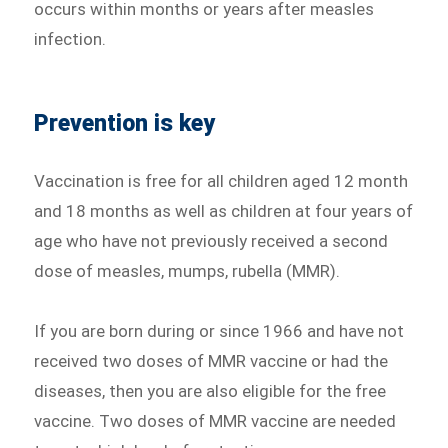
occurs within months or years after measles
infection.
Prevention is key
Vaccination is free for all children aged 12 month
and 18 months as well as children at four years of
age who have not previously received a second
dose of measles, mumps, rubella (MMR).
If you are born during or since 1966 and have not
received two doses of MMR vaccine or had the
diseases, then you are also eligible for the free
vaccine. Two doses of MMR vaccine are needed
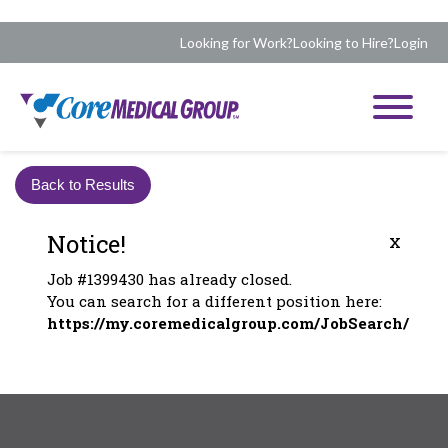
Looking for Work?
Looking to Hire?
Login
Back to Results
Notice!
x
Job #1399430 has already closed.
You can search for a different position here:
https://my.coremedicalgroup.com/JobSearch/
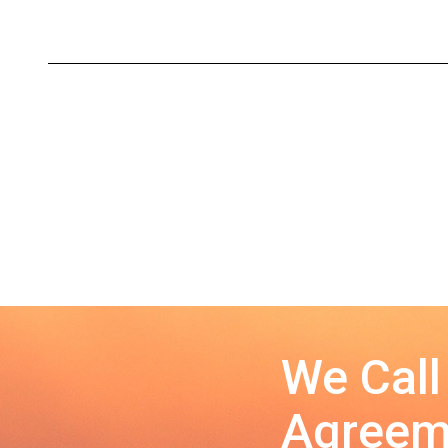
We Call
Agreeme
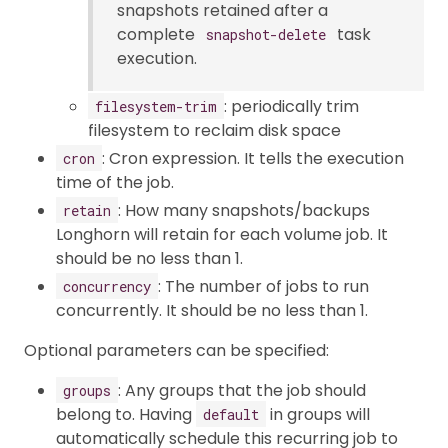
snapshots retained after a
complete
task
snapshot-delete
execution.
: periodically trim
filesystem-trim
filesystem to reclaim disk space
: Cron expression. It tells the execution
cron
time of the job.
: How many snapshots/backups
retain
Longhorn will retain for each volume job. It
should be no less than 1.
: The number of jobs to run
concurrency
concurrently. It should be no less than 1.
Optional parameters can be specified:
: Any groups that the job should
groups
belong to. Having
in groups will
default
automatically schedule this recurring job to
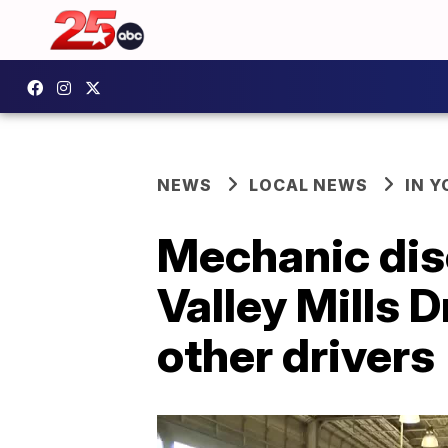
NEWS
LOCAL NEWS
IN 
Mechanic dis
Valley Mills D
other drivers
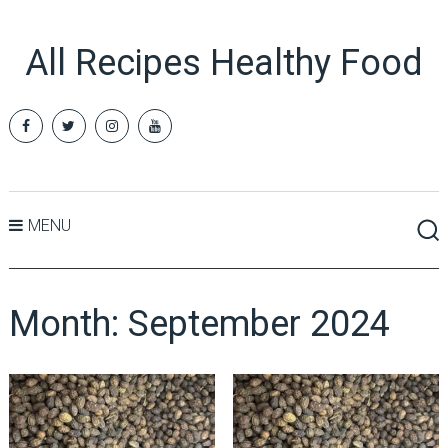
All Recipes Healthy Food
MENU
Month:
September 2024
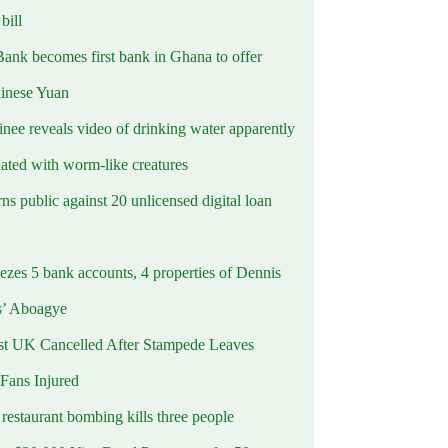
ill
Bank becomes first bank in Ghana to offer
hinese Yuan
inee reveals video of drinking water apparently
ated with worm-like creatures
s public against 20 unlicensed digital loan
ezes 5 bank accounts, 4 properties of Dennis
s’ Aboagye
st UK Cancelled After Stampede Leaves
 Fans Injured
estaurant bombing kills three people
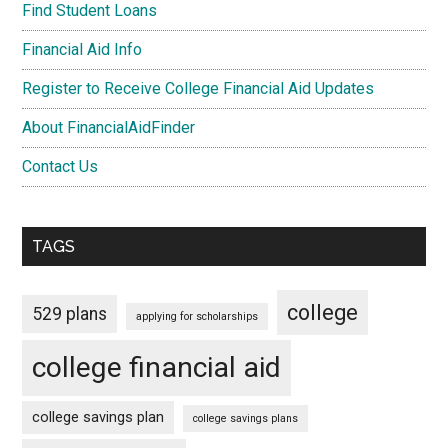
Find Student Loans
Financial Aid Info
Register to Receive College Financial Aid Updates
About FinancialAidFinder
Contact Us
TAGS
college
529 plans
applying for scholarships
college financial aid
college savings plan
college savings plans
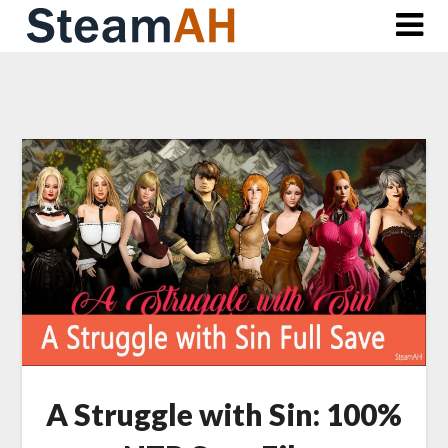
Skip
to
content
A Struggle with Sin: 100%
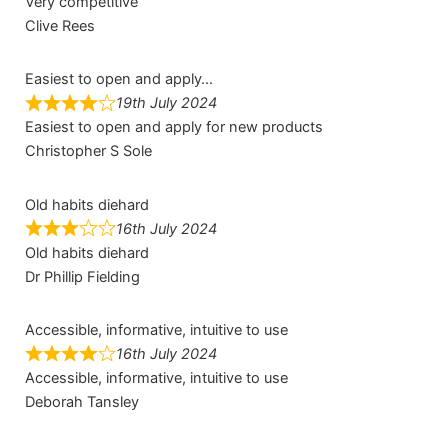
Very competitive
Clive Rees
Easiest to open and apply…
19th July 2024
Easiest to open and apply for new products
Christopher S Sole
Old habits diehard
16th July 2024
Old habits diehard
Dr Phillip Fielding
Accessible, informative, intuitive to use
16th July 2024
Accessible, informative, intuitive to use
Deborah Tansley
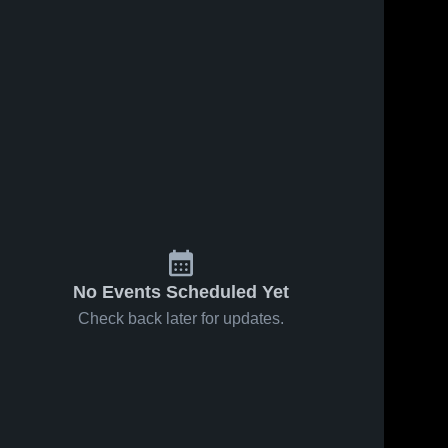
No Events Scheduled Yet
Check back later for updates.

----------

WHAT IS BEING ASKED: Take each line from the preceding material that contains "groups" and copy it.

TASK RESPONSE:
: Any groups that the job should
groups
in groups will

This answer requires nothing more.